WRITTEN TASK
Give each line of the records below as a JSON list of strings, one string per line, with blank lines omitted. Leave the pictures out of the answer.

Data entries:
---+---
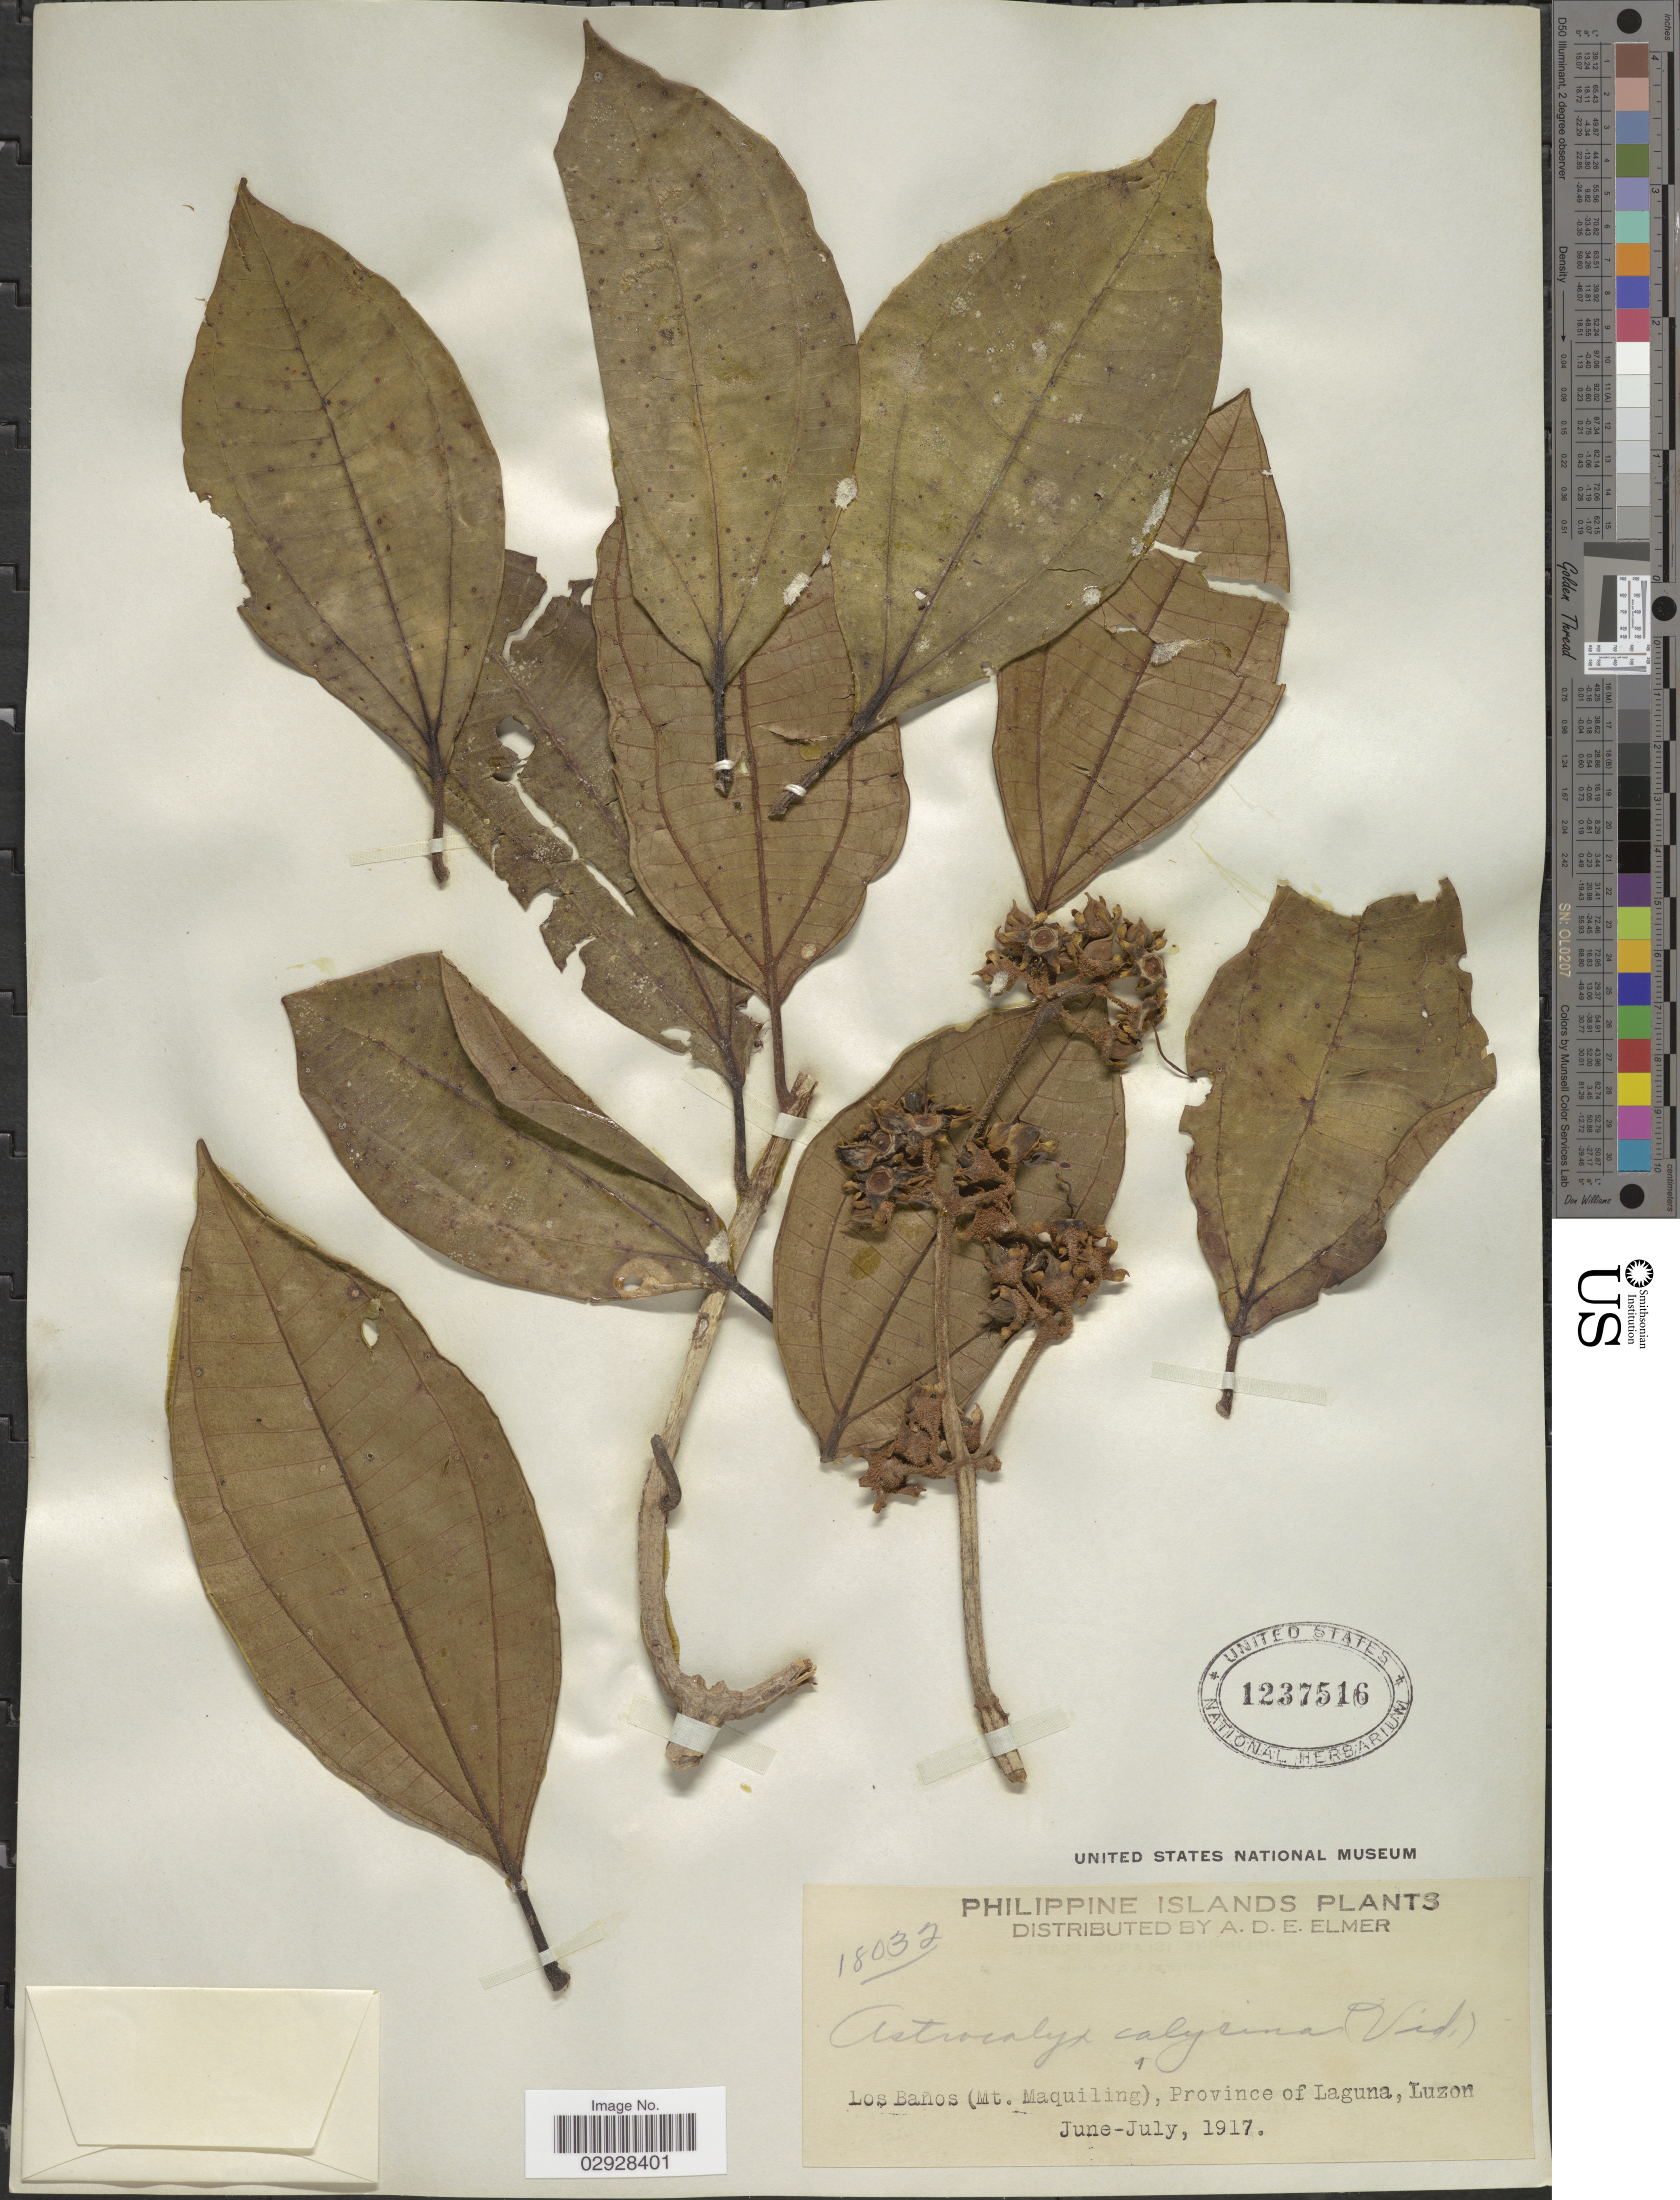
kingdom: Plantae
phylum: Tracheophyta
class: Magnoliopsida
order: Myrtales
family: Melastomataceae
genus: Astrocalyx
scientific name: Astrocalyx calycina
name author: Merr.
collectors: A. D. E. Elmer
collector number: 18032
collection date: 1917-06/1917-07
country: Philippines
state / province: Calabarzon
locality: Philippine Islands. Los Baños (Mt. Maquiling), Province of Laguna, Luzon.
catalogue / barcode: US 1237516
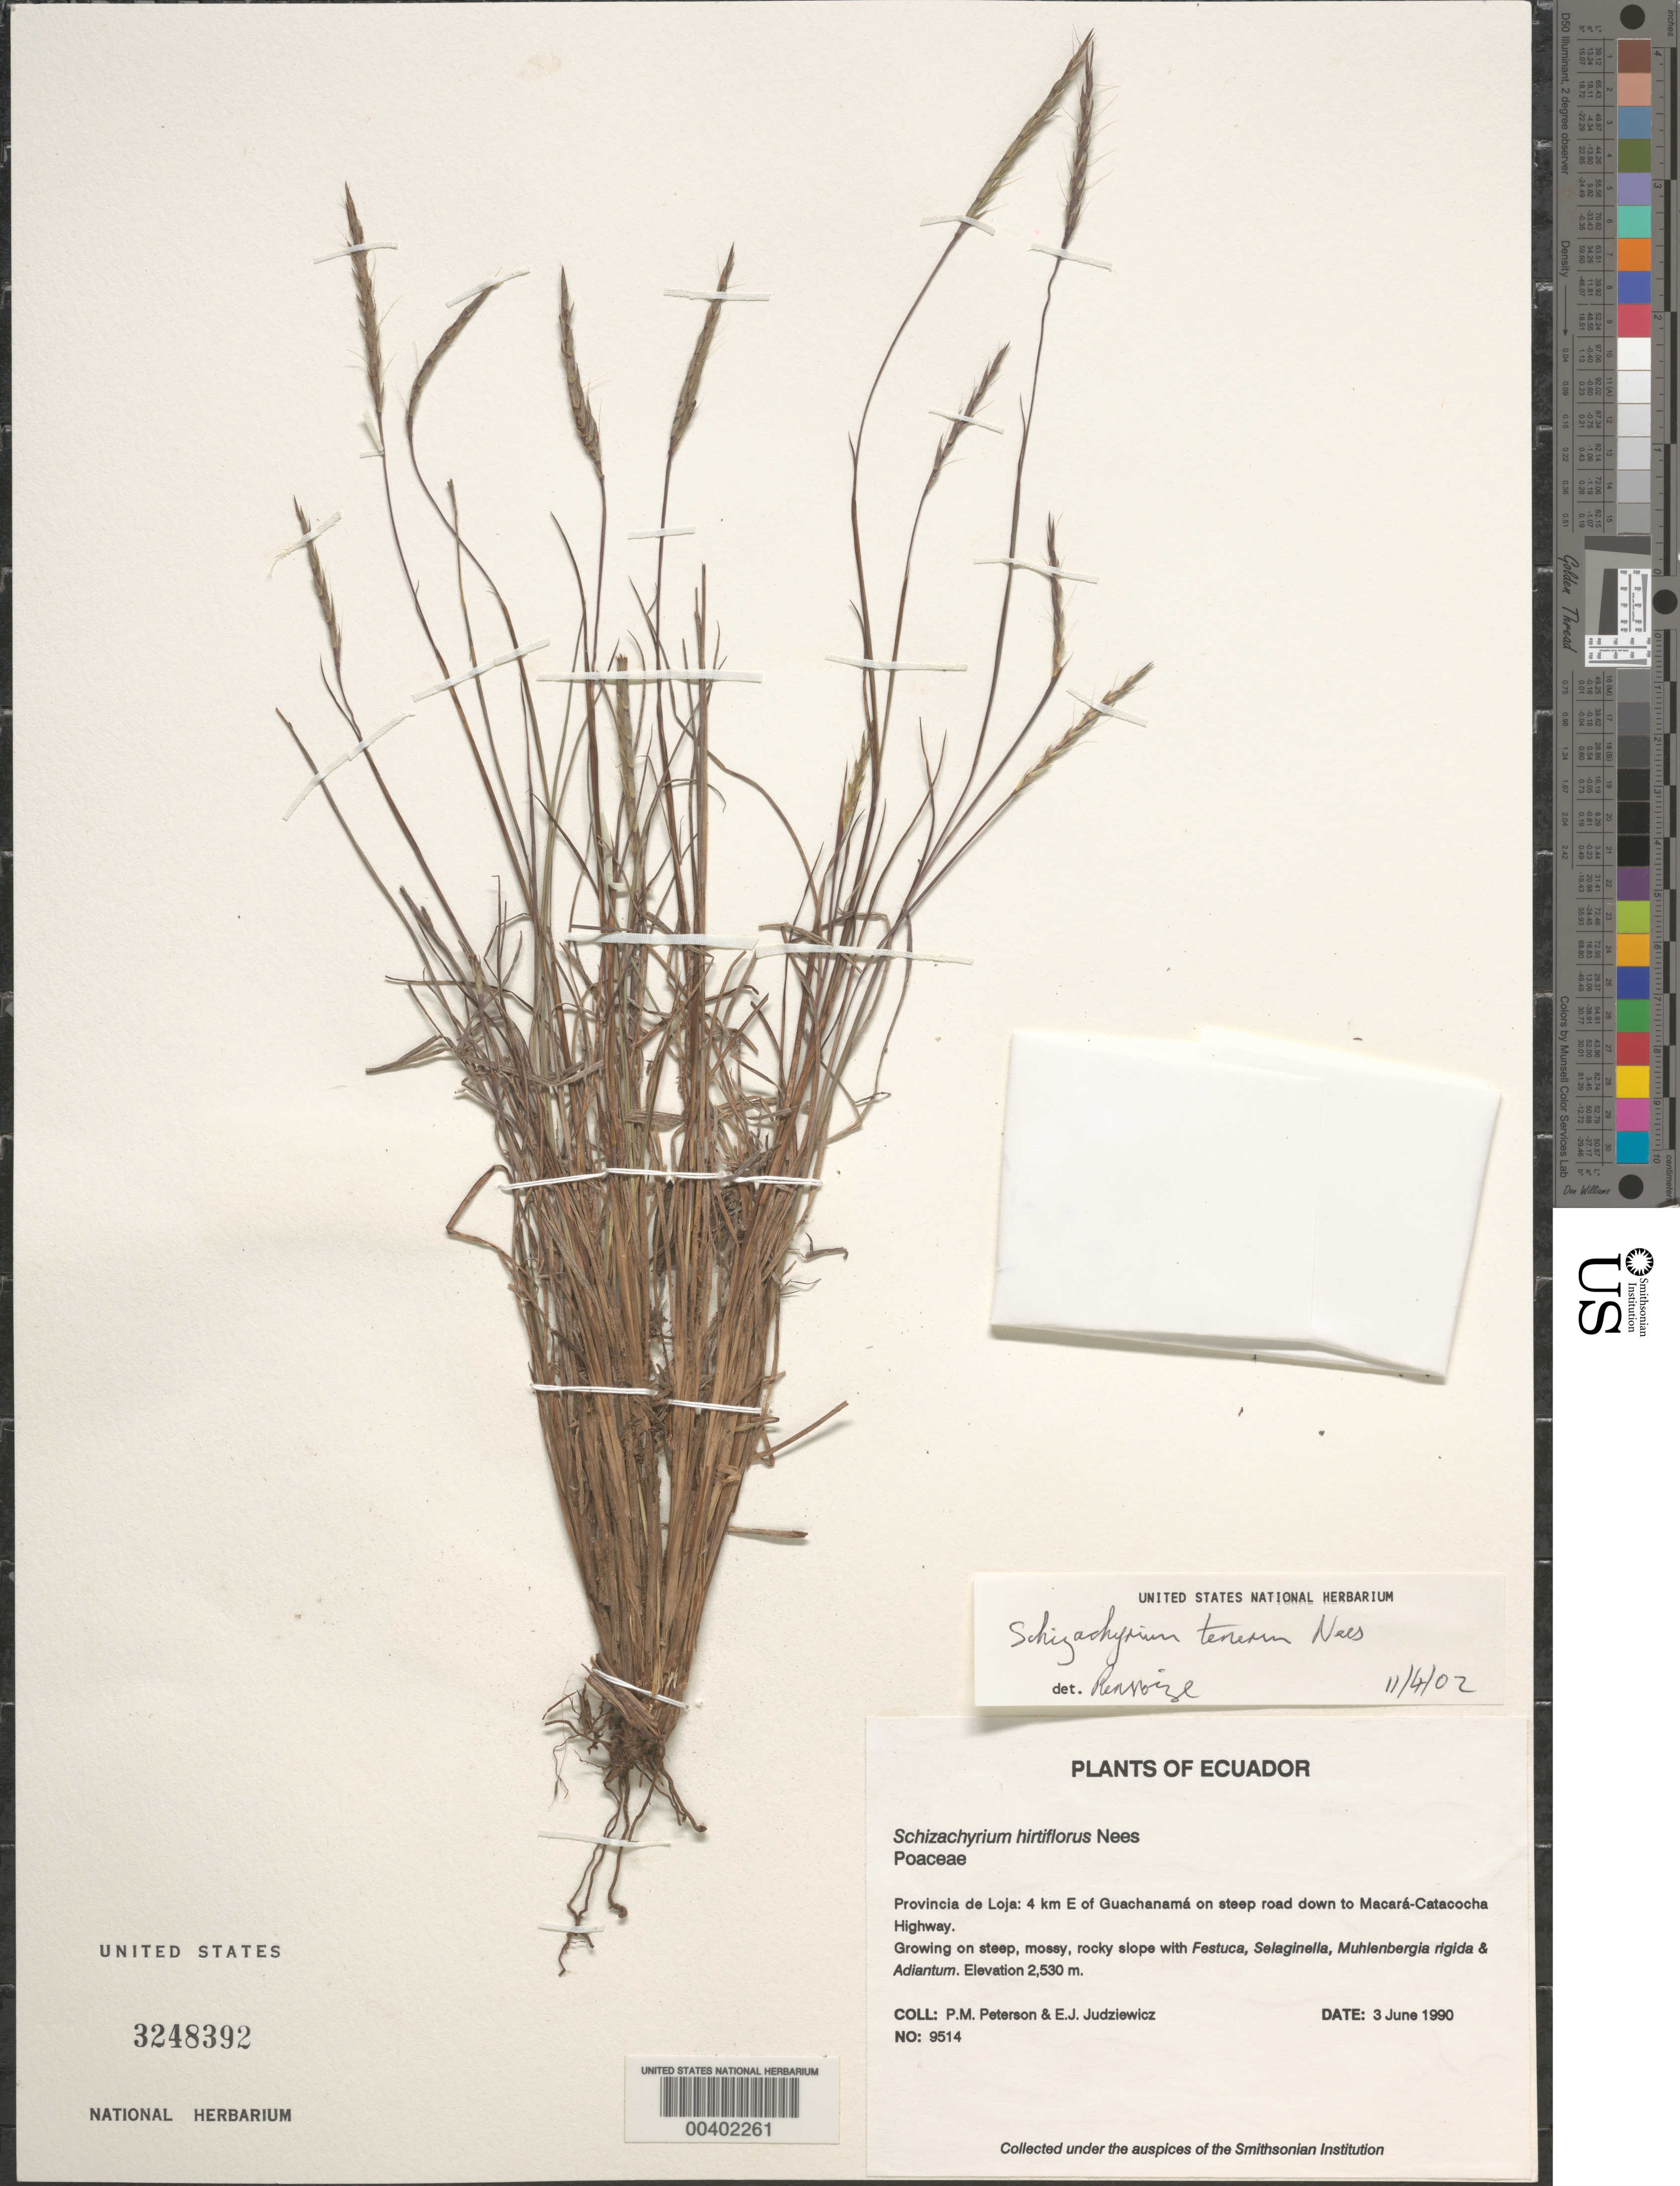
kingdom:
---+---
ANSWER TO THE TASK
[
  "kingdom: Plantae",
  "phylum: Tracheophyta",
  "class: Magnoliopsida",
  "order: Myrtales",
  "family: Melastomataceae",
  "genus: Astrocalyx",
  "scientific name: Astrocalyx calycina",
  "name author: Merr.",
  "collectors: A. D. E. Elmer",
  "collector number: 18032",
  "collection date: 1917-06/1917-07",
  "country: Philippines",
  "state / province: Calabarzon",
  "locality: Philippine Islands. Los Baños (Mt. Maquiling), Province of Laguna, Luzon.",
  "catalogue / barcode: US 1237516",
  "kingdom:"
]